Great men and women of letters, religion and morality born and bred here have found inspiration from natures bequests and scaled great heights in their spiritual journeys, leaving behind timeless lessons for humanity on how to forge its relationship with the world. In a way, this intellectual debt has been acknowledged time and again in poetry and prose, with some going to the extent of attributing the noblest verses sung here to the portraiture of nature. Ancient sites excavated during the twentieth century, too, also an indication of the strong affinity people of Kashmir had with their land. This is also reflected in literature, whatever the language in vogue in different periods of the regions history.
Hafeez Jalandhari compared portraying Kashmir to drawing streams of milk from the rocks of Mount Bistun. The warp and woof of Ghani Kashmirs poetry is nothing but the beauty of Kashmir.
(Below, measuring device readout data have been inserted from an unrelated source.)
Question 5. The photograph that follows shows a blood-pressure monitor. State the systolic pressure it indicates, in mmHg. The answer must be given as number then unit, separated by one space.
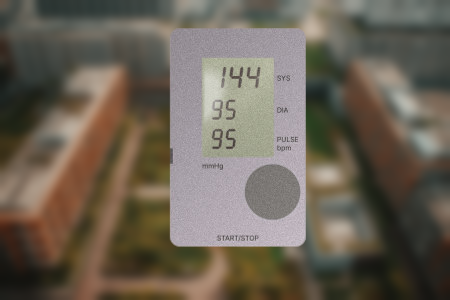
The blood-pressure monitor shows 144 mmHg
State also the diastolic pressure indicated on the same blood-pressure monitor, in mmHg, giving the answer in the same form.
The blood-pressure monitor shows 95 mmHg
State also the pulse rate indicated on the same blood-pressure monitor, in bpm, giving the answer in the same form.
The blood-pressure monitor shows 95 bpm
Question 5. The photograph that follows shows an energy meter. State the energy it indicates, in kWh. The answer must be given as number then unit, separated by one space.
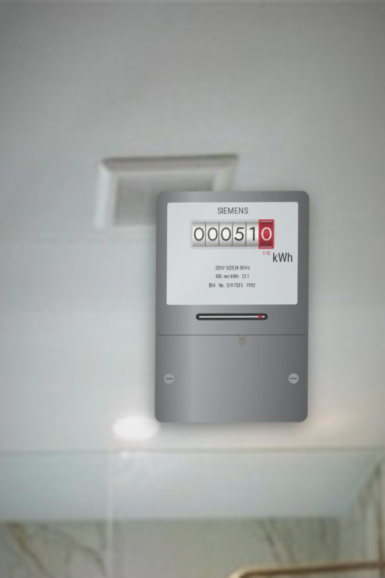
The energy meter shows 51.0 kWh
Even poets like Thomas Moore and Mirza Ghalib, who have never visited Kashmir but read of it in books, or heard of it from others, have produced masterpieces in glowing tributes to this land. Thomas Moore introduced Kashmir to the world thus: Who has not heard of the Vale of Cashmere/ With its roses the brightest that earth ever gave. Mirza Ghalib put it thus: Mirs poetry is beyond description; it is no less than the garden of Kashmir. Pandit Narayan Chakbast said: Every speck of my Kashmir is exceedingly hospitable; even the wayside stones offered me water to drink. European travellers who visited Kashmir have praised this land in most beautiful prose.
Love for nature and its preservations were deeply ingrained in the local psyche. Much before the Vedic period, people here were nature worshippers. They saw gods and goddesses in different manifestations of nature and held them in high esteem. For them, preserving nature was the greatest religious duty. And this is said to have been so far thousands of years.
Assuming that Kashmir today has even average awareness of how highly such elements figure in its lore, both recorded and transmitted by word of mouth, is there even a tinge of a sense of loss at what has been wrought? What would the verdict be today if some outsider arrived for inspiration for his creativity? Would anyone find a resonance, or even a fleeting resemblance, with what had been described so graphically barely a hundred years ago? Given their aspirations in life, and how they translate into the physical world, would present-day Kashmiris be remembered as lovers of nature? No one should be surprised if the undeniably talented artists and writers of today sing no odes.